Submission through Email: as a complementary step to the above, you need to make sure your CV is viewed by the employer to guarantee a call back or a reply and the way to do so is by emailing your CV directly to the relevant people in that company (e.g. recruiters, hiring manager, etc.). to do so, you need to first find out these relevant people to whom to email your CV. Typically, you should send it to a maximum of 2 recruiters, the head of recruitment, and the hiring manager. It is very easy to find out the names of these people through a simple LinkedIn search. Once you find their names, follow the below article to find out their email addresses and email your CV to each of them separately to make the email very personal.

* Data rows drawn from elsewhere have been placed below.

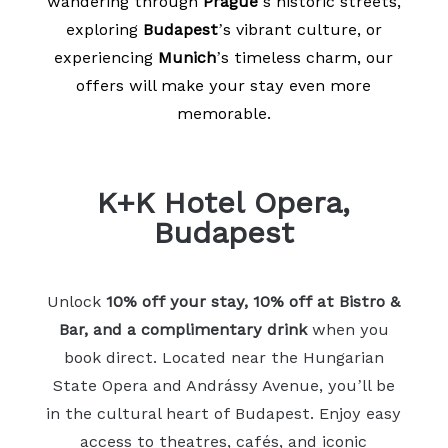
wandering through
Prague
’s historic streets,
exploring
Budapest
’s vibrant culture, or
experiencing
Munich
’s timeless charm, our
offers will make your stay even more
memorable.
K+K Hotel Opera,
Budapest
Unlock
10% off your stay, 10% off at Bistro &
Bar, and a complimentary drink
when you
book direct. Located near the Hungarian
State Opera and Andrássy Avenue, you’ll be
in the cultural heart of Budapest. Enjoy easy
access to theatres, cafés, and iconic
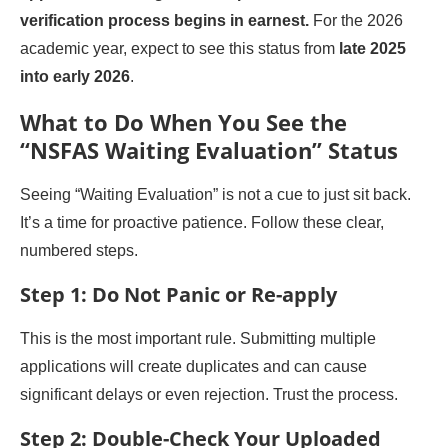
verification process begins in earnest.
For the 2026
academic year, expect to see this status from
late 2025
into early 2026
.
What to Do When You See the
“NSFAS Waiting Evaluation” Status
Seeing “Waiting Evaluation” is not a cue to just sit back.
It’s a time for proactive patience. Follow these clear,
numbered steps.
Step 1: Do Not Panic or Re-apply
This is the most important rule. Submitting multiple
applications will create duplicates and can cause
significant delays or even rejection. Trust the process.
Step 2: Double-Check Your Uploaded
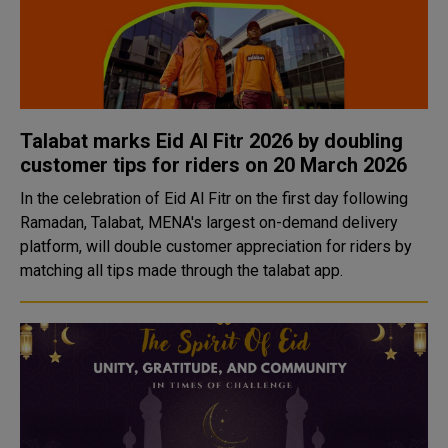
Talabat marks Eid Al Fitr 2026 by doubling
customer tips for riders on 20 March 2026
In the celebration of Eid Al Fitr on the first day following
Ramadan, Talabat, MENA's largest on-demand delivery
platform, will double customer appreciation for riders by
matching all tips made through the talabat app.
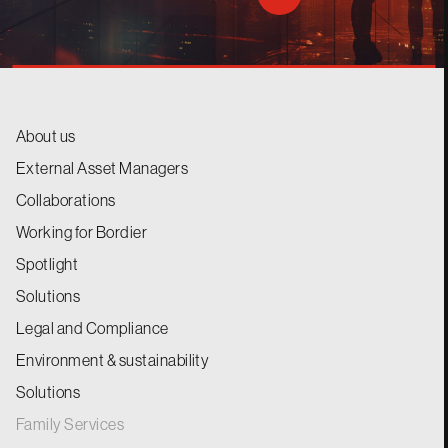
About us
External Asset Managers
Collaborations
Working for Bordier
Spotlight
Solutions
Legal and Compliance
Environment & sustainability
Solutions
Family Services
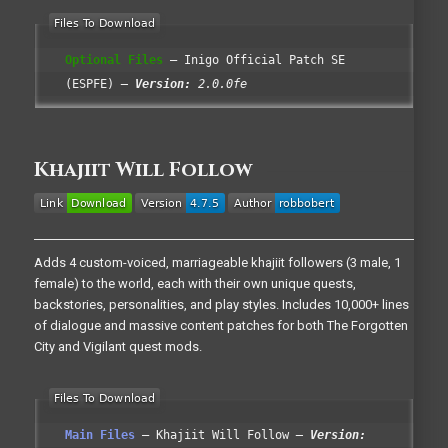
Optional Files
Inigo Official Patch SE
(ESPFE)
Version:
2.0.0fe
Khajiit Will Follow
Adds 4 custom-voiced, marriageable khajiit followers (3 male, 1
female) to the world, each with their own unique quests,
backstories, personalities, and play styles. Includes 10,000+ lines
of dialogue and massive content patches for both The Forgotten
City and Vigilant quest mods.
Main Files
Khajiit Will Follow
Version:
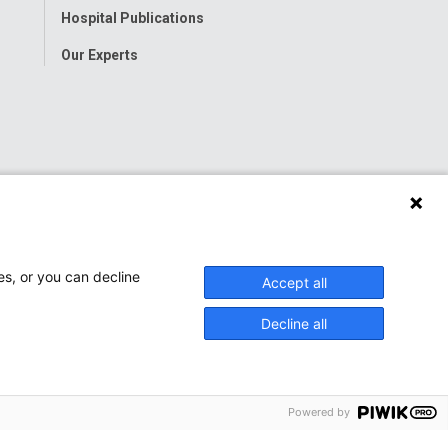
Hospital Publications
Our Experts
es, or you can decline
Accept all
Decline all
Powered by
onwide Children’s Hospital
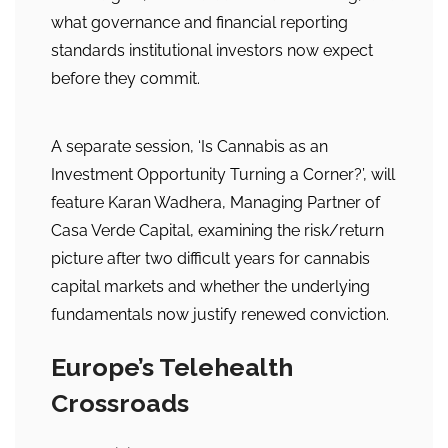
what governance and financial reporting
standards institutional investors now expect
before they commit.
A separate session, ‘Is Cannabis as an
Investment Opportunity Turning a Corner?’, will
feature Karan Wadhera, Managing Partner of
Casa Verde Capital, examining the risk/return
picture after two difficult years for cannabis
capital markets and whether the underlying
fundamentals now justify renewed conviction.
Europe’s Telehealth
Crossroads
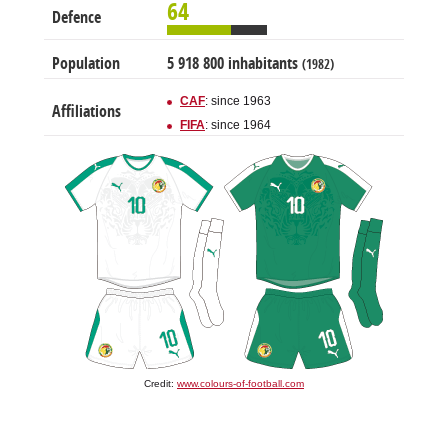
64
Defence
Population
5 918 800 inhabitants
(1982)
CAF
: since 1963
Affiliations
FIFA
: since 1964
Credit:
www.colours-of-football.com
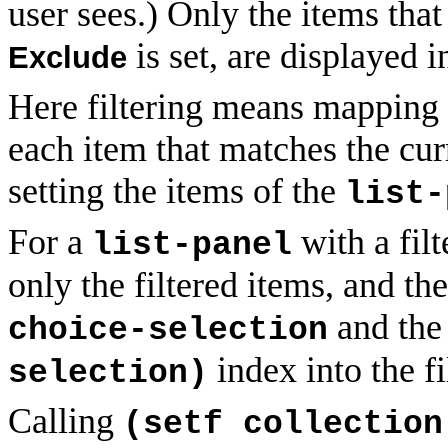
user sees.) Only the items that
is set, are displayed i
Exclude
Here filtering means mapping o
each item that matches the curre
setting the items of the
list-
For a
with a filt
list-panel
only the filtered items, and the 
and the
choice-selection
index into the fi
selection)
Calling
(setf collection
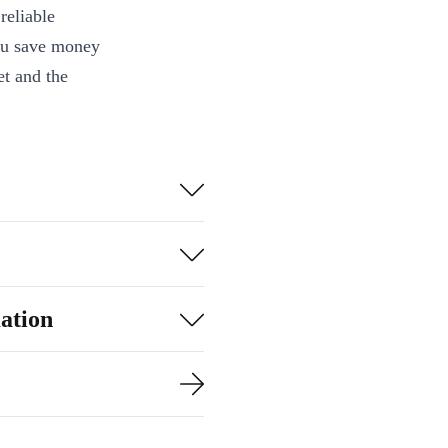
reliable
you save money
et and the
une in to your
l meetings with
t the day -
ation
mple voice
ble, wireless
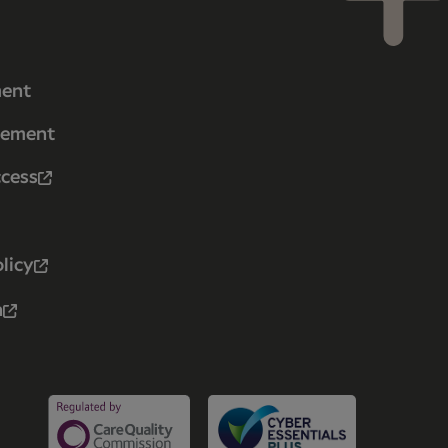
ment
tement
ccess
licy
n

Follow-up/Interview: during this stage, you should start getting callbacks and replies to your job applications for further screening as well as to attend interviews for the positions that you are shortlisted for. You need to also follow up for the positions which you were not called back for or replied to by sending follow up emails to the persons which you emailed your CV to. Make sure you keep track of all job leads as mentioned before in an Excel sheet and the status of each. Before attending interviews make sure to be well prepared. You may consider doing the following as a good preparation:
make sure to clarify the type of interview you are invited to and who will be interviewing you.
make sure to do a research about the company as they might test if you have researched the company or not
read articles and guidelines to help you prepare for your interviews and which will provide you with helpful techniques and common interview questions and good answers for such.
Prepare a list of questions about the company and the position to understand the role better. Usually, at the end of the interview, the interviewer will provide you with few minutes to ask them these questions.
Offer Negotiation: at this stage, employers will contact you to provide you with an offer for the positions which you are selected for. Ensure to take your time to review the offer before rushing to provide an immediate response. Read relevant articles about offer negotiation skills and techniques.
Hired: once you reach this stage, you would have accepted a job offer with an employer and signed the employment contract. Congratulations on your new job and wish you great achievements in your new role.
I sincerely hope that this article has provided you with beneficial guideline towards your job hunting for your next job. Wishing you a great good luck.